What Good Google Ads Agency Management Actually Looks Like

Now that you know what to watch out for, here is what a properly managed account should feel like from the inside.

You should receive monthly reports that clearly show cost per lead, conversion volume, ROAS, and a plain-English explanation of what happened and what changes were made. You should be able to see your account at any time and find a detailed change history that shows regular, thoughtful activity. You should know exactly who is working on your campaigns. You should own your account outright. And when you ask questions, you should get direct, informed answers — not deflection or jargon.

The relationship between a business and a Google Ads agency should feel like a genuine partnership. The agency should care about your results because your results are the proof of their work. When that dynamic is working properly, Google Ads stops feeling like an expensive gamble and starts feeling like one of the most reliable growth channels your business has.


Frequently Asked Questions

How do I know if my Google Ads agency is doing a good job?

The clearest sign is that your campaigns are generating a return that justifies the combined cost of ad spend and management fees — and that you can see exactly how that return is being calculated. Beyond the numbers, a good agency communicates proactively, makes regular changes to your account, and can clearly explain every decision they are making on your behalf.
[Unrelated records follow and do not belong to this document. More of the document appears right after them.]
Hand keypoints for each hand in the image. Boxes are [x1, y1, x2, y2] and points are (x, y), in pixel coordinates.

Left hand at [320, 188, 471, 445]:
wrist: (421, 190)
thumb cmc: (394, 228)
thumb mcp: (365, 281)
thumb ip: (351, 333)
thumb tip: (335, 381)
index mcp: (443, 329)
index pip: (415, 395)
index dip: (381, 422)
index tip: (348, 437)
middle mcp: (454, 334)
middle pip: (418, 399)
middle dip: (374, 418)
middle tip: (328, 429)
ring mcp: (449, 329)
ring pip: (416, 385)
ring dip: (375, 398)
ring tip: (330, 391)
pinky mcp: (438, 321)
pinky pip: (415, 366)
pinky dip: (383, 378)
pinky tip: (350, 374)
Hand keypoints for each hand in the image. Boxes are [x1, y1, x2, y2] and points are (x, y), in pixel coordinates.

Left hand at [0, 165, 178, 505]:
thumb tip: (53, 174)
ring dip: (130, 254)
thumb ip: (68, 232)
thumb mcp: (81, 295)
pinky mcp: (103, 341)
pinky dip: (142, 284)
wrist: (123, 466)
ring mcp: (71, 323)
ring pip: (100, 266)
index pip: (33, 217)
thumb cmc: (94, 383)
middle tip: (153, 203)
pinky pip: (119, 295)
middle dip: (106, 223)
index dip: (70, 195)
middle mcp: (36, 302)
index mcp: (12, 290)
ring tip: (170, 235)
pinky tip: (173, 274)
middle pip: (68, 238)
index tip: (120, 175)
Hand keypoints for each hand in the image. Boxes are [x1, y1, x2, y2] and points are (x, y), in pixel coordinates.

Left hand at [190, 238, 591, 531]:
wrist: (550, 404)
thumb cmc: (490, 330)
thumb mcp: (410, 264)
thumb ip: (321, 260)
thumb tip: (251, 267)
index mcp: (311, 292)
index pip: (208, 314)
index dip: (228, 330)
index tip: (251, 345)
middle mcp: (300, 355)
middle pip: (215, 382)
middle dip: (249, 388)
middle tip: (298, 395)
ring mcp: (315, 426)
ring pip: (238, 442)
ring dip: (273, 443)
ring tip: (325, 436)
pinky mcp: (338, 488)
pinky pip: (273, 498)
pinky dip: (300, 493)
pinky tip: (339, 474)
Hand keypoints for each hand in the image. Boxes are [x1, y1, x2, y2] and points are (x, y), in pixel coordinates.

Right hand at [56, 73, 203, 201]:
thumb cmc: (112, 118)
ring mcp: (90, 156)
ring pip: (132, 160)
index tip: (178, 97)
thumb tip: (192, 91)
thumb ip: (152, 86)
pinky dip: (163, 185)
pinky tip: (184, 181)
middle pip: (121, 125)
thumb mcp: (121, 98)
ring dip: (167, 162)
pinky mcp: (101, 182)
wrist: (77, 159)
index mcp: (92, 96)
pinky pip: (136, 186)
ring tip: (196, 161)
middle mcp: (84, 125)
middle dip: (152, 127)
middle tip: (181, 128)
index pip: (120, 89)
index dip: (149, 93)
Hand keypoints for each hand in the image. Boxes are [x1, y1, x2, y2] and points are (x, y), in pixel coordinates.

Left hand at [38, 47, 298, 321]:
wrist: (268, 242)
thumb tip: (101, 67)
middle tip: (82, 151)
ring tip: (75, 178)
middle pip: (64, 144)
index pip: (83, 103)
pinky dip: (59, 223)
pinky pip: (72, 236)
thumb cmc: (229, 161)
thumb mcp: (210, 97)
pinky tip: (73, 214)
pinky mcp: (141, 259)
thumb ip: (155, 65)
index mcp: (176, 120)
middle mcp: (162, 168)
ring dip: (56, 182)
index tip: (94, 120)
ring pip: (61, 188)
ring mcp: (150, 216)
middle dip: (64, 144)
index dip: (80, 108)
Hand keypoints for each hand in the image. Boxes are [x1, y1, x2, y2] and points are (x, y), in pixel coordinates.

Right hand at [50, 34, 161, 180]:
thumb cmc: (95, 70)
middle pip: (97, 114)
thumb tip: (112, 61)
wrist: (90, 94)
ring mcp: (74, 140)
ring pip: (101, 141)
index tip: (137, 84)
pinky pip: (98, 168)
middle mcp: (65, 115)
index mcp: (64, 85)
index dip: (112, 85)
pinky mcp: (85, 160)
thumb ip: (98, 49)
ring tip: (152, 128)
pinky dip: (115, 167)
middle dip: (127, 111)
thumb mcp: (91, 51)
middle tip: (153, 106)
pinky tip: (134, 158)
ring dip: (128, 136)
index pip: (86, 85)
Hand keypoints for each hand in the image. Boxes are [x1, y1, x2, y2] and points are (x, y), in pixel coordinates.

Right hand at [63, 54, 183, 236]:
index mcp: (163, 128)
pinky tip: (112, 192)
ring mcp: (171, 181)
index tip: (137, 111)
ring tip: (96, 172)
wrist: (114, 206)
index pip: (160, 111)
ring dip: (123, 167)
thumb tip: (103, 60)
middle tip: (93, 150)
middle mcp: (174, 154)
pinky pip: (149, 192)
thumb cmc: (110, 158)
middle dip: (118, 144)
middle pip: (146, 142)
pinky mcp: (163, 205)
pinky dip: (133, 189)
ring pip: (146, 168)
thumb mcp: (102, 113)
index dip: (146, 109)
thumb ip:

What should a Google Ads agency report on every month?

At a minimum, monthly reporting should cover cost per lead or cost per acquisition, total conversions, conversion rate, return on ad spend, budget utilization, and a summary of changes made and what the plan is for the next month. Reports that focus primarily on impressions and clicks without tying performance to actual business outcomes are not sufficient.

Is it normal for a Google Ads agency to manage my account under their own login?

No. Your Google Ads account should always be created and owned under your own business credentials. You should have full admin access at all times. Some agencies do operate this way, but it leaves you vulnerable to losing all your campaign data and history if you ever decide to switch. Always confirm account ownership in writing before you sign anything.

How often should a Google Ads agency be making changes to my account?

Active management means meaningful changes every month at minimum — and for larger or more competitive accounts, changes should be happening weekly. These include ad copy tests, keyword refinements, bid adjustments, negative keyword updates, and audience optimizations. Very little change history is a sign of neglect.

What should I do if I think my agency is wasting my budget?

Start by requesting a full account review and asking them to walk you through the search terms report, the conversion tracking setup, and the change history. If the answers are unsatisfactory or you feel like important things are being glossed over, it may be worth getting an independent account audit from a third-party specialist before making a decision.

Can I switch Google Ads agencies without losing my data?

Yes — as long as you own your account. If the account is in your name with you as the admin, switching is straightforward. You simply remove the old agency's access and grant it to the new one. All your campaign history, conversion data, and audience lists remain intact. This is why account ownership is so important to establish from the very beginning.


Final Thoughts

Hiring a Google Ads agency is a significant investment. You deserve to know that your money is being spent carefully, your campaigns are being managed actively, and the results you are seeing are real and accurately measured.

The warning signs in this guide are not rare edge cases. They are common patterns that show up in accounts across all industries and budget levels. Knowing what to look for puts you in a far stronger position — whether you are evaluating your current agency or deciding whether to hire a new one.

If something feels off with how your campaigns are being managed, trust that instinct. Ask the hard questions. Look at your own account data. A good agency will welcome the scrutiny. One that does not is probably the kind you should be walking away from.